PROBLEM DETAILS:
Return every line of the data exactly as it stands.

***** EXTRACTED INFORMATION

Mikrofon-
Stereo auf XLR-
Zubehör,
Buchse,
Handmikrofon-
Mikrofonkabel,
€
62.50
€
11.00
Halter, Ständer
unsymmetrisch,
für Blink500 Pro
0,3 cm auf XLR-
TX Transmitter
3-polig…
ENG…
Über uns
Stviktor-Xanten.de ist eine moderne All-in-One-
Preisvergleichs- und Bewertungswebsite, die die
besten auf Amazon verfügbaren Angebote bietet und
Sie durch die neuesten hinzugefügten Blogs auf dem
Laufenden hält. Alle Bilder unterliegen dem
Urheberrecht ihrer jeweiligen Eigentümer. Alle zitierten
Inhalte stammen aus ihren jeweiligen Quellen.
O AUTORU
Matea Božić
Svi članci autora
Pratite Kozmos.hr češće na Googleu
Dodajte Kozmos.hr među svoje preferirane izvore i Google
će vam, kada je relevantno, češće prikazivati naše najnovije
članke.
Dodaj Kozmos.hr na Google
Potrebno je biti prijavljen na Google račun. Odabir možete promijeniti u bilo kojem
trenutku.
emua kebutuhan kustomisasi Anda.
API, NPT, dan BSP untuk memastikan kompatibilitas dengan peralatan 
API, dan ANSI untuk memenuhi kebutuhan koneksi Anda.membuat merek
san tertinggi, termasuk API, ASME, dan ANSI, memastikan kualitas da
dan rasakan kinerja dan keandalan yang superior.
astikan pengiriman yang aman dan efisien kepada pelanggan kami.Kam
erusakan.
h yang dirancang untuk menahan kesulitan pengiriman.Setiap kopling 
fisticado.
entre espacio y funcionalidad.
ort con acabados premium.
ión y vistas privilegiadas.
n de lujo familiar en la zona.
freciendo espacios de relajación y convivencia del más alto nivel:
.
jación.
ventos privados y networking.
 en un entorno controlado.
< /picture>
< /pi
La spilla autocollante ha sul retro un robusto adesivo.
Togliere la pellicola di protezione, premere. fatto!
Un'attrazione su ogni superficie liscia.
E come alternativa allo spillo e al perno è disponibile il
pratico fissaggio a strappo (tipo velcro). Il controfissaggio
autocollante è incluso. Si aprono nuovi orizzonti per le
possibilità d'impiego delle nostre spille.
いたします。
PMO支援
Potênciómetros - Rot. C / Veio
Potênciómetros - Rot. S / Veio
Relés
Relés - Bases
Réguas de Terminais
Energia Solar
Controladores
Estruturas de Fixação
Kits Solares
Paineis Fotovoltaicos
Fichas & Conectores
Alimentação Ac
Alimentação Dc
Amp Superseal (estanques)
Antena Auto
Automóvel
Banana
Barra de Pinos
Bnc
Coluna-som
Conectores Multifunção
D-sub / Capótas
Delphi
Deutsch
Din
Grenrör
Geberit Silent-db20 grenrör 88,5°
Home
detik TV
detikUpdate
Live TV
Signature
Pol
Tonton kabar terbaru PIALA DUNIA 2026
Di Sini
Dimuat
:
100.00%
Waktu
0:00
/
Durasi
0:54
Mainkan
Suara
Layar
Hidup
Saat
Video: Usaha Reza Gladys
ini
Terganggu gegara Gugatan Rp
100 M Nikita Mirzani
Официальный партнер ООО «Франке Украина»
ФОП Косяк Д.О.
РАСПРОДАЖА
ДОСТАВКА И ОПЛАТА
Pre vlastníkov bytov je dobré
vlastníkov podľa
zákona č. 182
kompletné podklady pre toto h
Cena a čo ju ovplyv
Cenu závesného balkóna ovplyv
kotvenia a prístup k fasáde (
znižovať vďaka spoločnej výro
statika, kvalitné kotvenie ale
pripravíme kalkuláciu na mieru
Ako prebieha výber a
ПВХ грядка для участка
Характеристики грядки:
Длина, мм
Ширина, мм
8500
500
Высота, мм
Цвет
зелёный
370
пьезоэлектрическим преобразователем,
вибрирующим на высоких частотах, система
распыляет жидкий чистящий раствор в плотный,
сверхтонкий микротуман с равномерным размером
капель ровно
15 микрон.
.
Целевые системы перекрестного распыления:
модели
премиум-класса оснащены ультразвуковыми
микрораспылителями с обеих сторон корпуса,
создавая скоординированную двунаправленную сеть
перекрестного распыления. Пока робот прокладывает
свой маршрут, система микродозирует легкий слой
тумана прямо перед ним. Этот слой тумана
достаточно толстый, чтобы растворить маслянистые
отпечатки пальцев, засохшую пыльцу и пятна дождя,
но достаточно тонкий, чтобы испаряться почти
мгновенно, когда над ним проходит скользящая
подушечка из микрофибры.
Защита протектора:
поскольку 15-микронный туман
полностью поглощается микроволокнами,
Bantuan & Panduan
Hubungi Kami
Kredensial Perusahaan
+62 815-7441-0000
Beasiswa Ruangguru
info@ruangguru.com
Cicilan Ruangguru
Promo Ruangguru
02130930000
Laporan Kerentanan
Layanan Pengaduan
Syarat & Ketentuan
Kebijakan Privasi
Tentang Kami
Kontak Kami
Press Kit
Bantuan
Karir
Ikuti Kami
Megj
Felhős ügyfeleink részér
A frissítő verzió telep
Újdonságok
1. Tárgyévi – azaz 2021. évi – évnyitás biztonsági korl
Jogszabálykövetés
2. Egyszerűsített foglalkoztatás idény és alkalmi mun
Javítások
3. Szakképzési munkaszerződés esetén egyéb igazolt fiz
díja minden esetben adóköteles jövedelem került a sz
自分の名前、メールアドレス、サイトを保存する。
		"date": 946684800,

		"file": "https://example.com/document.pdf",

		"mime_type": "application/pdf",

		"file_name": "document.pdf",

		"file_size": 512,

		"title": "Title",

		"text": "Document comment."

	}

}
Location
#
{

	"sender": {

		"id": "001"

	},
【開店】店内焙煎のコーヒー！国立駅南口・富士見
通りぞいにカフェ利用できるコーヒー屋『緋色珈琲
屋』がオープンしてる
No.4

**********

RESPONSE:
Mikrofon-
Stereo auf XLR-
Zubehör,
Buchse,
Handmikrofon-
Mikrofonkabel,
€
62.50
€
11.00
Halter, Ständer
unsymmetrisch,
für Blink500 Pro
0,3 cm auf XLR-
TX Transmitter
3-polig…
ENG…
Über uns
Stviktor-Xanten.de ist eine moderne All-in-One-
Preisvergleichs- und Bewertungswebsite, die die
besten auf Amazon verfügbaren Angebote bietet und
Sie durch die neuesten hinzugefügten Blogs auf dem
Laufenden hält. Alle Bilder unterliegen dem
Urheberrecht ihrer jeweiligen Eigentümer. Alle zitierten
Inhalte stammen aus ihren jeweiligen Quellen.
O AUTORU
Matea Božić
Svi članci autora
Pratite Kozmos.hr češće na Googleu
Dodajte Kozmos.hr među svoje preferirane izvore i Google
će vam, kada je relevantno, češće prikazivati naše najnovije
članke.
Dodaj Kozmos.hr na Google
Potrebno je biti prijavljen na Google račun. Odabir možete promijeniti u bilo kojem
trenutku.
emua kebutuhan kustomisasi Anda.
API, NPT, dan BSP untuk memastikan kompatibilitas dengan peralatan 
API, dan ANSI untuk memenuhi kebutuhan koneksi Anda.membuat merek
san tertinggi, termasuk API, ASME, dan ANSI, memastikan kualitas da
dan rasakan kinerja dan keandalan yang superior.
astikan pengiriman yang aman dan efisien kepada pelanggan kami.Kam
erusakan.
h yang dirancang untuk menahan kesulitan pengiriman.Setiap kopling 
fisticado.
entre espacio y funcionalidad.
ort con acabados premium.
ión y vistas privilegiadas.
n de lujo familiar en la zona.
freciendo espacios de relajación y convivencia del más alto nivel:
.
jación.
ventos privados y networking.
 en un entorno controlado.
< /picture>
< /pi
La spilla autocollante ha sul retro un robusto adesivo.
Togliere la pellicola di protezione, premere. fatto!
Un'attrazione su ogni superficie liscia.
E come alternativa allo spillo e al perno è disponibile il
pratico fissaggio a strappo (tipo velcro). Il controfissaggio
autocollante è incluso. Si aprono nuovi orizzonti per le
possibilità d'impiego delle nostre spille.
いたします。
PMO支援
Potênciómetros - Rot. C / Veio
Potênciómetros - Rot. S / Veio
Relés
Relés - Bases
Réguas de Terminais
Energia Solar
Controladores
Estruturas de Fixação
Kits Solares
Paineis Fotovoltaicos
Fichas & Conectores
Alimentação Ac
Alimentação Dc
Amp Superseal (estanques)
Antena Auto
Automóvel
Banana
Barra de Pinos
Bnc
Coluna-som
Conectores Multifunção
D-sub / Capótas
Delphi
Deutsch
Din
Grenrör
Geberit Silent-db20 grenrör 88,5°
Home
detik TV
detikUpdate
Live TV
Signature
Pol
Tonton kabar terbaru PIALA DUNIA 2026
Di Sini
Dimuat
:
100.00%
Waktu
0:00
/
Durasi
0:54
Mainkan
Suara
Layar
Hidup
Saat
Video: Usaha Reza Gladys
ini
Terganggu gegara Gugatan Rp
100 M Nikita Mirzani
Официальный партнер ООО «Франке Украина»
ФОП Косяк Д.О.
РАСПРОДАЖА
ДОСТАВКА И ОПЛАТА
Pre vlastníkov bytov je dobré
vlastníkov podľa
zákona č. 182
kompletné podklady pre toto h
Cena a čo ju ovplyv
Cenu závesného balkóna ovplyv
kotvenia a prístup k fasáde (
znižovať vďaka spoločnej výro
statika, kvalitné kotvenie ale
pripravíme kalkuláciu na mieru
Ako prebieha výber a
ПВХ грядка для участка
Характеристики грядки:
Длина, мм
Ширина, мм
8500
500
Высота, мм
Цвет
зелёный
370
пьезоэлектрическим преобразователем,
вибрирующим на высоких частотах, система
распыляет жидкий чистящий раствор в плотный,
сверхтонкий микротуман с равномерным размером
капель ровно
15 микрон.
.
Целевые системы перекрестного распыления:
модели
премиум-класса оснащены ультразвуковыми
микрораспылителями с обеих сторон корпуса,
создавая скоординированную двунаправленную сеть
перекрестного распыления. Пока робот прокладывает
свой маршрут, система микродозирует легкий слой
тумана прямо перед ним. Этот слой тумана
достаточно толстый, чтобы растворить маслянистые
отпечатки пальцев, засохшую пыльцу и пятна дождя,
но достаточно тонкий, чтобы испаряться почти
мгновенно, когда над ним проходит скользящая
подушечка из микрофибры.
Защита протектора:
поскольку 15-микронный туман
полностью поглощается микроволокнами,
Bantuan & Panduan
Hubungi Kami
Kredensial Perusahaan
+62 815-7441-0000
Beasiswa Ruangguru
info@ruangguru.com
Cicilan Ruangguru
Promo Ruangguru
02130930000
Laporan Kerentanan
Layanan Pengaduan
Syarat & Ketentuan
Kebijakan Privasi
Tentang Kami
Kontak Kami
Press Kit
Bantuan
Karir
Ikuti Kami
Megj
Felhős ügyfeleink részér
A frissítő verzió telep
Újdonságok
1. Tárgyévi – azaz 2021. évi – évnyitás biztonsági korl
Jogszabálykövetés
2. Egyszerűsített foglalkoztatás idény és alkalmi mun
Javítások
3. Szakképzési munkaszerződés esetén egyéb igazolt fiz
díja minden esetben adóköteles jövedelem került a sz
自分の名前、メールアドレス、サイトを保存する。
		"date": 946684800,

		"file": "https://example.com/document.pdf",

		"mime_type": "application/pdf",

		"file_name": "document.pdf",

		"file_size": 512,

		"title": "Title",

		"text": "Document comment."

	}

}
Location
#
{

	"sender": {

		"id": "001"

	},
【開店】店内焙煎のコーヒー！国立駅南口・富士見
通りぞいにカフェ利用できるコーヒー屋『緋色珈琲
屋』がオープンしてる
No.4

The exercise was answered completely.